The `smooth()` function returns a `LowessResult` object:

```python
result.x                    # Sorted independent variable values
result.y                    # Smoothed dependent variable values
result.standard_errors      # Point-wise standard errors
result.confidence_lower     # Lower bound of confidence interval
result.confidence_upper     # Upper bound of confidence interval
result.prediction_lower     # Lower bound of prediction interval
result.prediction_upper     # Upper bound of prediction interval
result.residuals            # Residuals (y - fit)
result.robustness_weights   # Final robustness weights
result.diagnostics          # Diagnostics (RMSE, R^2, etc.)
result.iterations_used      # Number of iterations performed
result.fraction_used        # Smoothing fraction used
result.cv_scores            # CV scores for each candidate
```

## Streaming Processing

For datasets that don't fit in memory:

```python
result = fastlowess.smooth_streaming(
    x, y,
    fraction=0.3,
    chunk_size=5000,
    overlap=500,
    parallel=True
)
```

## Online Processing

For real-time data streams:

```python
result = fastlowess.smooth_online(
    x, y,
    fraction=0.2,
    window_capacity=100,
    update_mode="incremental" # or "full"
)
```

## Backend

> [!NOTE]
> A *beta* GPU backend is available for acceleration in the Rust crate, but it is not exposed in the Python API due to added dependencies and complexity. Feedbacks on if this is something you would like to see are welcome or how to expose it in a user-friendly way are appreciated.

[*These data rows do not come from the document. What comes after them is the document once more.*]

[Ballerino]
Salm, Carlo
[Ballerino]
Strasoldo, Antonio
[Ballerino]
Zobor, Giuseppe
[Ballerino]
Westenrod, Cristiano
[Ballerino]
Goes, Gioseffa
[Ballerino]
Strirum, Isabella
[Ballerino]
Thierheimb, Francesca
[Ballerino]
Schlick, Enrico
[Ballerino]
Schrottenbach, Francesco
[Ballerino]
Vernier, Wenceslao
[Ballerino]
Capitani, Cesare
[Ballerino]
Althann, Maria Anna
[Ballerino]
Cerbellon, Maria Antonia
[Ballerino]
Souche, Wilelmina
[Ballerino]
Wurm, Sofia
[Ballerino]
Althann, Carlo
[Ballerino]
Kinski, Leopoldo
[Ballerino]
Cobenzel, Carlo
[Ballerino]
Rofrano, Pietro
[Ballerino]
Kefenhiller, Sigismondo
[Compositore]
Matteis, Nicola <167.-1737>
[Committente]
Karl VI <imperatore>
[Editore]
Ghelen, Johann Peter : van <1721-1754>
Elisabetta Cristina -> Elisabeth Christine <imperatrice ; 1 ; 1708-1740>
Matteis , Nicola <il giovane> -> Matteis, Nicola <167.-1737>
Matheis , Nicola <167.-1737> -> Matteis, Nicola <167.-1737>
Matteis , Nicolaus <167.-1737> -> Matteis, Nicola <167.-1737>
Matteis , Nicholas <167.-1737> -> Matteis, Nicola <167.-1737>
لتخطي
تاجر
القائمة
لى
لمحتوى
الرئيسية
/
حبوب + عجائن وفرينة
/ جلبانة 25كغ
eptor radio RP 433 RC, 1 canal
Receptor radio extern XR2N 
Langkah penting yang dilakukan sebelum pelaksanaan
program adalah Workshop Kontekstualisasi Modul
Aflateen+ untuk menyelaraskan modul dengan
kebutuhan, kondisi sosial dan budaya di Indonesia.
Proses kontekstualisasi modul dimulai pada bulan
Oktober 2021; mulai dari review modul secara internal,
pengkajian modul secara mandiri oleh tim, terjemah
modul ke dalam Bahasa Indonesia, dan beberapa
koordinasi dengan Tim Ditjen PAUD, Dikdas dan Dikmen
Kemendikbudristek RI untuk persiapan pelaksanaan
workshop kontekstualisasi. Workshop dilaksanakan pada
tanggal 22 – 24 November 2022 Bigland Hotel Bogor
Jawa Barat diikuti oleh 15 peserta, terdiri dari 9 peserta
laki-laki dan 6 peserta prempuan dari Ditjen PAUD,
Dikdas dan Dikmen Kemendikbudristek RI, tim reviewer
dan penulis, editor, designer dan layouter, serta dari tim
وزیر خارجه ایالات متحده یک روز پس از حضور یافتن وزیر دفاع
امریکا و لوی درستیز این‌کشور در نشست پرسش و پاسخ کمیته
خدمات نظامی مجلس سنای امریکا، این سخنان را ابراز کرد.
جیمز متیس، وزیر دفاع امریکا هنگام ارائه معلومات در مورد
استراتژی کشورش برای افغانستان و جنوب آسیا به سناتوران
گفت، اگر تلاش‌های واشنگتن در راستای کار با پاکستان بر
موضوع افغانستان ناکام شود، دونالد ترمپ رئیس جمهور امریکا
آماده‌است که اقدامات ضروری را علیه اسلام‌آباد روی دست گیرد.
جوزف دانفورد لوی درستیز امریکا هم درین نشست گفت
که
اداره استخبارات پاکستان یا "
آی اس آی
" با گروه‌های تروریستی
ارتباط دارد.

## Parameter Selection Guide

### Fraction (Smoothing Span)

- **0.1-0.3**: Local, captures rapid changes
- **0.4-0.6**: Balanced, general-purpose
- **0.7-1.0**: Global, smooth trends only
- **Default: 0.67** (2/3, Cleveland's choice)

### Robustness Iterations

- **0**: Clean data, speed critical
- **1-3**: Default, good balance
- **4-5**: Heavy outliers

### Kernel Function

- **Tricube** (default): Best all-around
- **Epanechnikov**: Optimal MSE
- **Gaussian**: Very smooth
- **Uniform**: Moving average

### Delta Optimization

- **None**: Small datasets (n < 1000)
- **0.01 × range(x)**: Good starting point for dense data
- **Manual tuning**: Adjust based on data density

## Examples

Check the `examples` directory:

```bash
python examples/batch_smoothing.py
python examples/online_smoothing.py
python examples/streaming_smoothing.py
```

## Related Work

- [fastLowess (Rust core)](https://github.com/thisisamirv/fastLowess)
- [fastLowess-R (R wrapper)](https://github.com/thisisamirv/fastlowess-R)

## Contributing

Contributions are welcome! Please see [CONTRIBUTING.md](CONTRIBUTING.md) for guidelines.

## License

Licensed under either of

- Apache License, Version 2.0
   ([LICENSE-APACHE](LICENSE-APACHE) or <http://www.apache.org/licenses/LICENSE-2.0>)
- MIT license
   ([LICENSE-MIT](LICENSE-MIT) or <http://opensource.org/licenses/MIT>)

at your option.

## References

- Cleveland, W.S. (1979). "Robust Locally Weighted Regression and Smoothing Scatterplots". *JASA*.
- Cleveland, W.S. (1981). "LOWESS: A Program for Smoothing Scatterplots". *The American Statistician*.